Your goal:
Work through the data line by line, gathering every line that has the word "ratios".
**** Supplied data
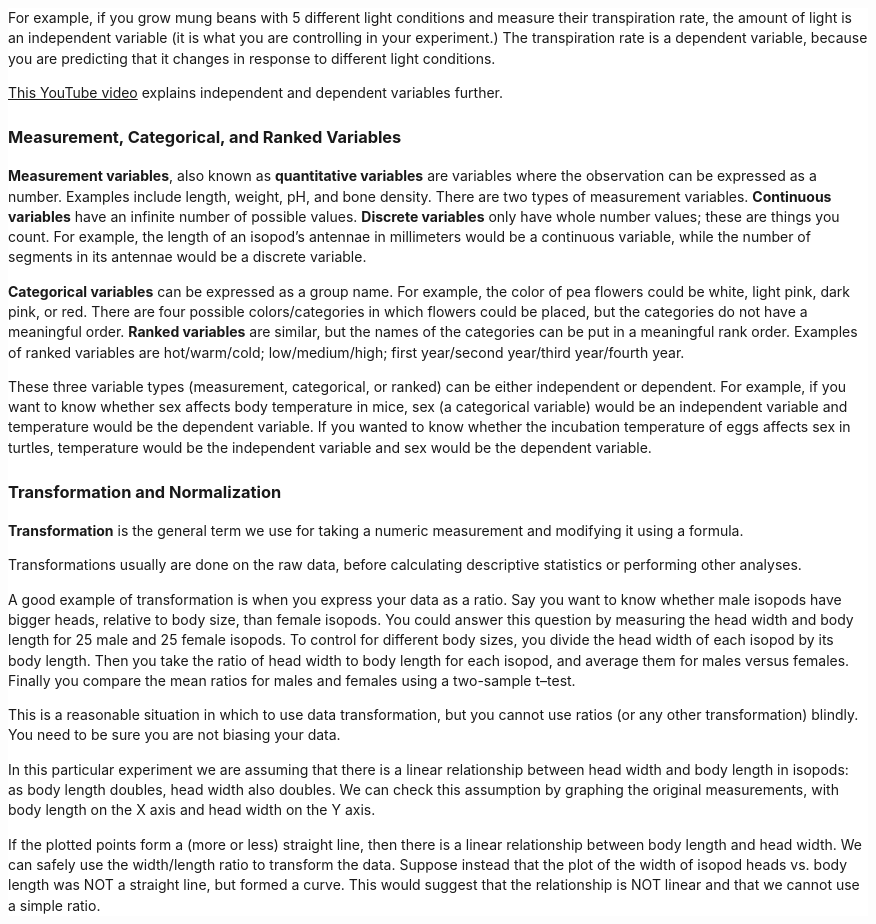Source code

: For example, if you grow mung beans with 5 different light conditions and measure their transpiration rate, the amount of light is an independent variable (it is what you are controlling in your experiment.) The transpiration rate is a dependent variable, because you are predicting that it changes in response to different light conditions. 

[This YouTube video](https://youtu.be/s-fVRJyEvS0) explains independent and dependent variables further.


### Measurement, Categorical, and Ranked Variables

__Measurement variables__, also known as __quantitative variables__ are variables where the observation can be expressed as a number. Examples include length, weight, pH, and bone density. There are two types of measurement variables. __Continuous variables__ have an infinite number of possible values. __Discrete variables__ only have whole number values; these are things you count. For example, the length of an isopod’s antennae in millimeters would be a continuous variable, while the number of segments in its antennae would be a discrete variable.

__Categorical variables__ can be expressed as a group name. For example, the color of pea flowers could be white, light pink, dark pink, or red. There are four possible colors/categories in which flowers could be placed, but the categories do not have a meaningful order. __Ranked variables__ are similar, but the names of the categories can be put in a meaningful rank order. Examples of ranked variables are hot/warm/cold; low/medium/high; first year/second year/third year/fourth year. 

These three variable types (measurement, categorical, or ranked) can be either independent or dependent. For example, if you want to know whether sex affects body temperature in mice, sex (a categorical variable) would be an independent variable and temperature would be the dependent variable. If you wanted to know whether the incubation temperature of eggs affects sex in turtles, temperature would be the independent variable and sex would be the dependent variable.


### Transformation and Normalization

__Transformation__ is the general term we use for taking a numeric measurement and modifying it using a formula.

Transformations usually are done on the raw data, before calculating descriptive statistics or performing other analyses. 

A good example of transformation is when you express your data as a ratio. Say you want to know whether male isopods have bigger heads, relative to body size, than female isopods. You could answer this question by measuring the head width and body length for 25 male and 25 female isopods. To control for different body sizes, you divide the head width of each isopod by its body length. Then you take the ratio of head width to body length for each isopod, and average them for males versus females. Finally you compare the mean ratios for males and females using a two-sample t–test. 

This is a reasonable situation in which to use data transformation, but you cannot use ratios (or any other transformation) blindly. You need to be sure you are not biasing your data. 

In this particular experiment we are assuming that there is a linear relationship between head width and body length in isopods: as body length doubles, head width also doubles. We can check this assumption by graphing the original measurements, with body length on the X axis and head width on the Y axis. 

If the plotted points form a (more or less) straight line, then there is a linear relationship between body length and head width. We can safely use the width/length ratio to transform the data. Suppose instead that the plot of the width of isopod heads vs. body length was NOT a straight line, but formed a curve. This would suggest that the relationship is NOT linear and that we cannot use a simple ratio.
********
**** Supplied data
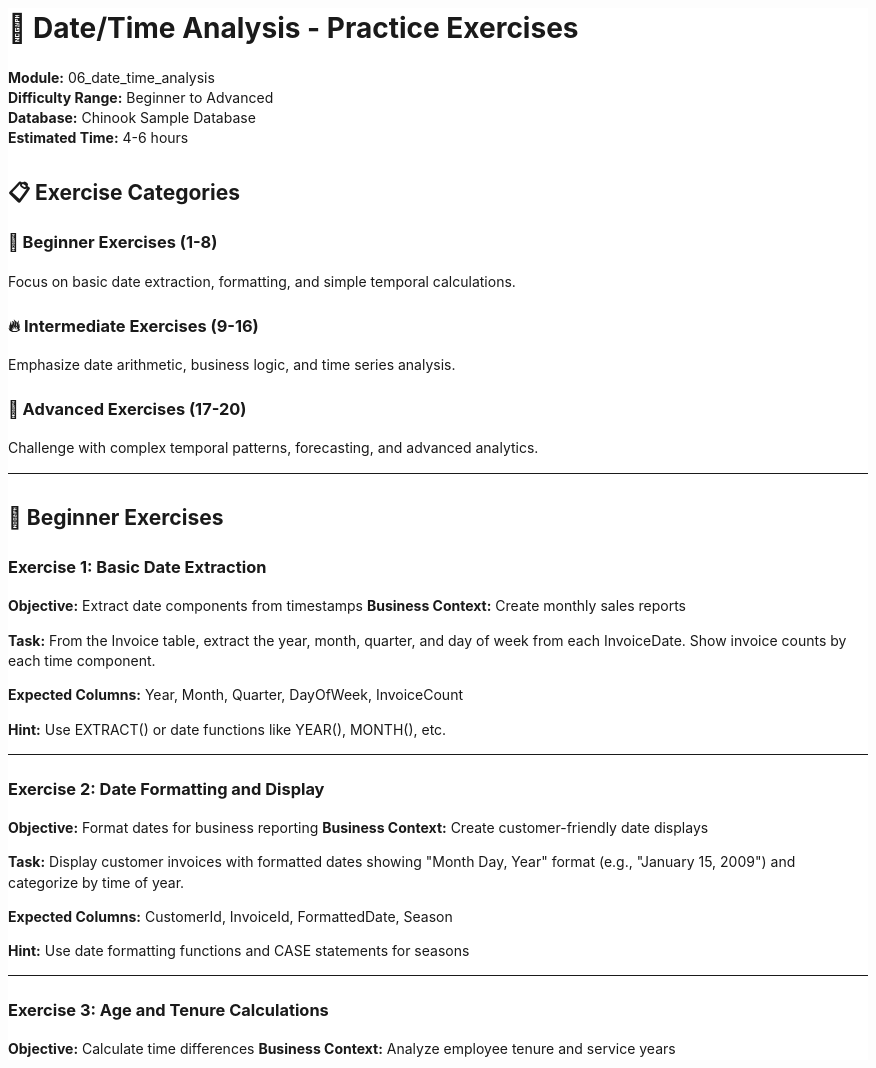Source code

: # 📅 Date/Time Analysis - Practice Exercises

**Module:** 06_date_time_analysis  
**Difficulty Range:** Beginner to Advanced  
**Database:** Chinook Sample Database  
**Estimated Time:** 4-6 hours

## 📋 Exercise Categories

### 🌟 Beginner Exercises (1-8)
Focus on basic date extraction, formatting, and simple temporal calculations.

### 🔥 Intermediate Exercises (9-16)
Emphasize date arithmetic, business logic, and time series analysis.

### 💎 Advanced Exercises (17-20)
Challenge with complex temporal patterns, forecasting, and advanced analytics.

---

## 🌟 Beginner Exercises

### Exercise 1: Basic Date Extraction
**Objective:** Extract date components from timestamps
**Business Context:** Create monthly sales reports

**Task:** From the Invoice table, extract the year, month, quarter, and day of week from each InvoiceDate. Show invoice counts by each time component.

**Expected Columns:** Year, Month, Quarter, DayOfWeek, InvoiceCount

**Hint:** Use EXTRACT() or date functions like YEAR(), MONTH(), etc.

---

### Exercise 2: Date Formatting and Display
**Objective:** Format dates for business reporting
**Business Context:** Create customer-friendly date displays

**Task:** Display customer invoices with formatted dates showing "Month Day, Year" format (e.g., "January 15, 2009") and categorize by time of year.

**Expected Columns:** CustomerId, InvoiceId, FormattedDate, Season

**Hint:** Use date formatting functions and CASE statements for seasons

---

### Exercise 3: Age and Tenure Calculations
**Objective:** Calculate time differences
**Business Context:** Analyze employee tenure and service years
********
Response box:
A good example of transformation is when you express your data as a ratio. Say you want to know whether male isopods have bigger heads, relative to body size, than female isopods. You could answer this question by measuring the head width and body length for 25 male and 25 female isopods. To control for different body sizes, you divide the head width of each isopod by its body length. Then you take the ratio of head width to body length for each isopod, and average them for males versus females. Finally you compare the mean ratios for males and females using a two-sample t–test. 
This is a reasonable situation in which to use data transformation, but you cannot use ratios (or any other transformation) blindly. You need to be sure you are not biasing your data. 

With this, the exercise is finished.